A proton is shot into an electric field of magnitude 1x10^4 NC^-1.if the velocity of the proton as it enters the field is 1x10^6 ms^-1 and is perpendicular to the field,determine the magnitude and direction of the velocity in 2 seconds of motion in the field

To determine the magnitude and direction of the velocity of the proton after 2 seconds in the electric field, we need to consider the effect of the electric field on the proton's motion.

The electric field exerts a force on the charged proton. According to Newton's second law of motion, the force on a charged particle in an electric field is given by:

F = qE

where F is the force, q is the charge of the particle, and E is the electric field strength. In this case, the proton has a charge of +e (elementary charge), and the electric field strength is given as 1x10^4 NC^-1.

Given that the velocity of the proton as it enters the field is perpendicular to the field, we can assume that the force it experiences is perpendicular to its motion. This means that the force does not affect the magnitude of the velocity but changes its direction.

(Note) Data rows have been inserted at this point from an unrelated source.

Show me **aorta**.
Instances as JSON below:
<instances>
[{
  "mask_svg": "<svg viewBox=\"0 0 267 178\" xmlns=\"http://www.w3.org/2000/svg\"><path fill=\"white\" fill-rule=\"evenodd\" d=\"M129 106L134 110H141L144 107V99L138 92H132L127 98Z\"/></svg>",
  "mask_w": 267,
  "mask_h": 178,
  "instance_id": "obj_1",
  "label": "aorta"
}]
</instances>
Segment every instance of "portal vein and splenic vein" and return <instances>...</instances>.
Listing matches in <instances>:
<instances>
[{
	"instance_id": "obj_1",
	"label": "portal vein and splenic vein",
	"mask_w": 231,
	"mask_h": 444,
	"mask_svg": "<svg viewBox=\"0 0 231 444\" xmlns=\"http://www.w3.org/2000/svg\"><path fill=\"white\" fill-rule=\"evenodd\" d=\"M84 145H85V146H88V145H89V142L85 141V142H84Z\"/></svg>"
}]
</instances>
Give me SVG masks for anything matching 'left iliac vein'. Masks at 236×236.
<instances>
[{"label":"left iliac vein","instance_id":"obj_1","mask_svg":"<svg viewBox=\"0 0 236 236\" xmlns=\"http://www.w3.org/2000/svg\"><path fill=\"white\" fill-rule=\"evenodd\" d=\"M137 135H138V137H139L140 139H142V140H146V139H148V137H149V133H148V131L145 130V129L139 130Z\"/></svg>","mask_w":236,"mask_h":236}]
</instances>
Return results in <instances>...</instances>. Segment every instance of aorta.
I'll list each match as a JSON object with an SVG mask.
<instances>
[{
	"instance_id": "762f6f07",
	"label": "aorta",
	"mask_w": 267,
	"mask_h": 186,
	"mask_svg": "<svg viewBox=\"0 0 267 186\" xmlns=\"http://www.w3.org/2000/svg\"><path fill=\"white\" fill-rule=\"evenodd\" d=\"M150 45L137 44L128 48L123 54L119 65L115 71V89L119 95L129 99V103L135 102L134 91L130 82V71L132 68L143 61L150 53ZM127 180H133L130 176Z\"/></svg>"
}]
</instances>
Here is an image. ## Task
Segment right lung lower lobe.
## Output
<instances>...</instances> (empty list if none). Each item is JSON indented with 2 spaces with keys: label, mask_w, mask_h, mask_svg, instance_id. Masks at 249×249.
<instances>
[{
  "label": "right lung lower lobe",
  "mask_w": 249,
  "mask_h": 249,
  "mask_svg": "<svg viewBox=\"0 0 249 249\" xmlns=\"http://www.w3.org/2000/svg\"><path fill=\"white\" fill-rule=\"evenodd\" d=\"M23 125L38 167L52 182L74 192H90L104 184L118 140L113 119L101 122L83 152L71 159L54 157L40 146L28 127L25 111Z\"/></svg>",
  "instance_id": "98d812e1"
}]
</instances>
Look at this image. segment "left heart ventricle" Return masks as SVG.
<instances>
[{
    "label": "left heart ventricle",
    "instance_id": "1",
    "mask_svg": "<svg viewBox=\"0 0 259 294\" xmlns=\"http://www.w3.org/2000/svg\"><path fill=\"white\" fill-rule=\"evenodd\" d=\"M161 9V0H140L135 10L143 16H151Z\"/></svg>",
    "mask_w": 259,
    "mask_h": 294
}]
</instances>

To find the force acting on the proton, we can plug in the values into the equation:

F = qE = (+e)(1x10^4) = 1.6x10^-19 C * 1x10^4 NC^-1 = 1.6x10^-15 N

Now, we can determine the acceleration of the proton using Newton's second law of motion, where acceleration is defined as the force divided by the mass:

a = F/m

The mass of a proton is approximately 1.67x10^-27 kg. So,

a = 1.6x10^-15 N / 1.67x10^-27 kg = 9.58x10^11 m/s^2

Now, we can use the equation of motion to find the displacement of the proton after 2 seconds in the electric field:

d = ut + 0.5at^2

where d is the displacement, u is the initial velocity, a is the acceleration, and t is the time.

In this case, the initial velocity (u) is given as 1x10^6 m/s, acceleration (a) is 9.58x10^11 m/s^2, and time (t) is 2 seconds.

d = (1x10^6 m/s)(2 s) + 0.5(9.58x10^11 m/s^2)(2 s)^2
= 2x10^6 m + 0.5(9.58x10^11 m/s^2)(4 s^2)
= 2x10^6 m + 1.916x10^12 m^2/s^2
= 1.916x10^12 m^2/s^2 + 2x10^6 m
= 1.916x10^12 m^2/s^2 + 0.000002x10^6 m
= 1.916x10^12 m^2/s^2 + 2 m

Therefore, the displacement of the proton after 2 seconds in the electric field is approximately 1.916x10^12 m^2/s^2 + 2 m.

To find the magnitude and direction of the velocity, we need to divide the displacement by the time:

v = d / t

In this case, the displacement is 1.916x10^12 m^2/s^2 + 2 m, and the time is 2 seconds.

v = (1.916x10^12 m^2/s^2 + 2 m) / 2 s
= 9.58x10^11 m^2/s^2 + 1 m/s

Therefore, the magnitude of the velocity of the proton after 2 seconds in the electric field is approximately 9.58x10^11 m^2/s^2 + 1 m/s.

Since the electric field is perpendicular to the initial velocity of the proton, the resulting direction of the velocity will be perpendicular to both the initial velocity and electric field.